▶ Consignes de travail:
1. Reproduisez sans rien changer le passage de l'homélie qui s'ouvre sur les mots contenant « HOMÉLIE DU PAPE » et se termine par « d'amour et d'espérance. ».
2. Répondez aux questions suivantes à partir de l'homélie.
(a) Quelle date figure en tête de l'homélie ?
(b) Quelle Journée les fidèles ont-ils demandé de célébrer avec le Vicaire du Christ ?
(c) Quel programme le pape déclare-t-il faire sien ?
3. Indiquez si chacune des affirmations suivantes s'accorde avec l'homélie, puis citez les mots qui le montrent.
(a) Les fidèles ont parcouru les rues de Rome en chantant.
(b) Le pape parle en tant qu'Évêque du Diocèse de Rome.
(c) Les fidèles sont venus en petit nombre.

▶ Texte d'étude:
HOMÉLIE DU PAPE PAUL VI

Dimanche 29 janvier 1978

Vénérables frères et chers fidèles, et vous principalement chers jeunes gens.

Vous avez parcouru, en une marche silencieuse, les rues de Rome et vous êtes venus très nombreux près de la Tombe du Prince des Apôtres pour écouter la Parole de Dieu, pour prier ensemble, pour exprimer publiquement votre foi en Jésus-Christ, Seigneur et Sauveur, et pour lancer encore une fois au monde contemporain, un message d'amour et d'espérance.

Vous avez désiré et demandé de célébrer la XXVème Journée pour les lépreux avec le Vicaire du Christ, et nous, comme Evêque du Diocèse de Rome "qui préside à la charité" (St Ignace d'Antioche, Lettre aux Romains. cf: Funk, Patres Apostolici, I, 25a), et comme Pasteur Universel, nous avons de bon gré voulu accueillir votre implorante voix et vous dilater le cœur en faisant nôtre votre programme: "Lutte contre la lèpre et contre toutes les lèpres!".

▶ Lignes de données:
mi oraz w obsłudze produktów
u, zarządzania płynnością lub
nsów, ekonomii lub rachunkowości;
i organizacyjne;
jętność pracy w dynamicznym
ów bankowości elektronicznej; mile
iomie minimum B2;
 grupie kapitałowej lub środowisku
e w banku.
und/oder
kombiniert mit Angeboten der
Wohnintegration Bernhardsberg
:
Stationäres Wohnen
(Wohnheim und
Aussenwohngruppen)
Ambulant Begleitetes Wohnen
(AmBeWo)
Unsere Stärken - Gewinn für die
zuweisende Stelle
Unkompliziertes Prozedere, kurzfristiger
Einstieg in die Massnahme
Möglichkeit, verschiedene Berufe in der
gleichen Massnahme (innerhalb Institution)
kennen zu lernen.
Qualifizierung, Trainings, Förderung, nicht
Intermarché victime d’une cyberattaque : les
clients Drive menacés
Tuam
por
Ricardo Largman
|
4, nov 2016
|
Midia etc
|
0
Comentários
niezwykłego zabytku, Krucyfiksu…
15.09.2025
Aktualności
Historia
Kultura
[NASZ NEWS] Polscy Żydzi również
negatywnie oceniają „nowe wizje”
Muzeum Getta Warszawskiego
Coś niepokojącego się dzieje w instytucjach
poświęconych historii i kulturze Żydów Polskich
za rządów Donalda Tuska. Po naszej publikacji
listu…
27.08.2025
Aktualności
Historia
...
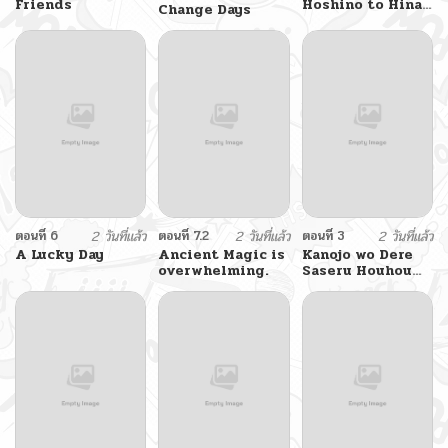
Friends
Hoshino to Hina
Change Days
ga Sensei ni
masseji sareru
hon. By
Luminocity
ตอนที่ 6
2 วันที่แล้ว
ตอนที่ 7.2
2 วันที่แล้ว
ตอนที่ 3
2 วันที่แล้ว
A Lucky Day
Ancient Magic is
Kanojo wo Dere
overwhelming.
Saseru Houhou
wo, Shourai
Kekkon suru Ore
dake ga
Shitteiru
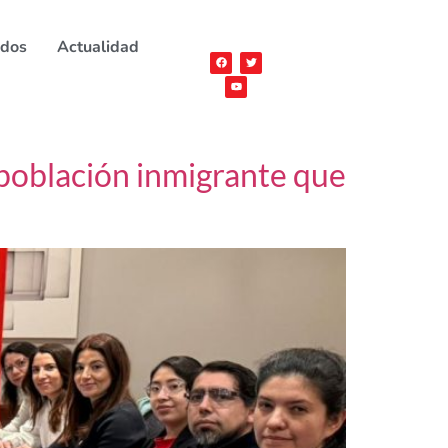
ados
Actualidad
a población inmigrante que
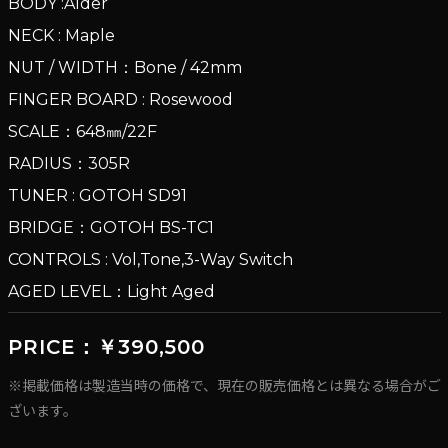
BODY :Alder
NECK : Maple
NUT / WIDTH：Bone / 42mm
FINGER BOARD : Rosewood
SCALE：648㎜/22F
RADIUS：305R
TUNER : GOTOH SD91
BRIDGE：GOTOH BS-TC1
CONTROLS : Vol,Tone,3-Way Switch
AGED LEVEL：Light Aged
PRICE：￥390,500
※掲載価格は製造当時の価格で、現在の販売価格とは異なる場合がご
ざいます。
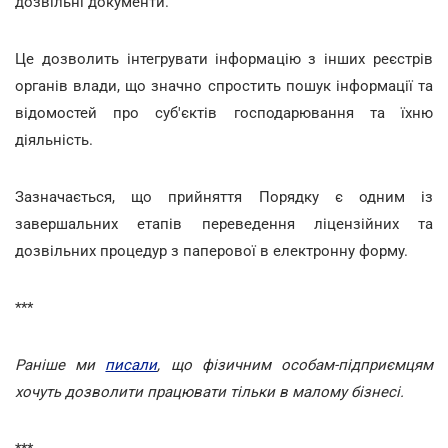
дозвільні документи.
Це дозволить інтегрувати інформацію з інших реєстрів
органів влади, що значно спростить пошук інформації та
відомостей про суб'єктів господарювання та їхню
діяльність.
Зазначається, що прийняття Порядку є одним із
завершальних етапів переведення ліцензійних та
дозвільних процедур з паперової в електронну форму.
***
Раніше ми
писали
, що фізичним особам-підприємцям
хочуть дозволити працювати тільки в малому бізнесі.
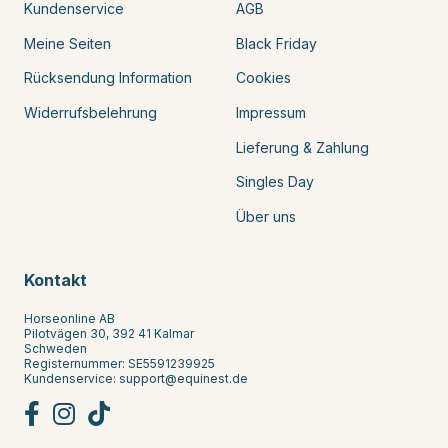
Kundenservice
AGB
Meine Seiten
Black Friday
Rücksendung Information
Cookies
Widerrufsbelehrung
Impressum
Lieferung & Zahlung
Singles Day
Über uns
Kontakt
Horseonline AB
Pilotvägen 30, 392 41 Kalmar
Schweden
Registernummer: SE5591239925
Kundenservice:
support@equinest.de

▶ Corrigé détaillé:
1.
HOMÉLIE DU PAPE PAUL VI

Dimanche 29 janvier 1978

Vénérables frères et chers fidèles, et vous principalement chers jeunes gens.

Vous avez parcouru, en une marche silencieuse, les rues de Rome et vous êtes venus très nombreux près de la Tombe du Prince des Apôtres pour écouter la Parole de Dieu, pour prier ensemble, pour exprimer publiquement votre foi en Jésus-Christ, Seigneur et Sauveur, et pour lancer encore une fois au monde contemporain, un message d'amour et d'espérance.

2.
(a) Dimanche 29 janvier 1978.
(b) La XXVème Journée pour les lépreux.
(c) « Lutte contre la lèpre et contre toutes les lèpres! »

3.
(a) Non : « en une marche silencieuse ».
(b) Oui : « comme Evêque du Diocèse de Rome ».
(c) Non : « vous êtes venus très nombreux ».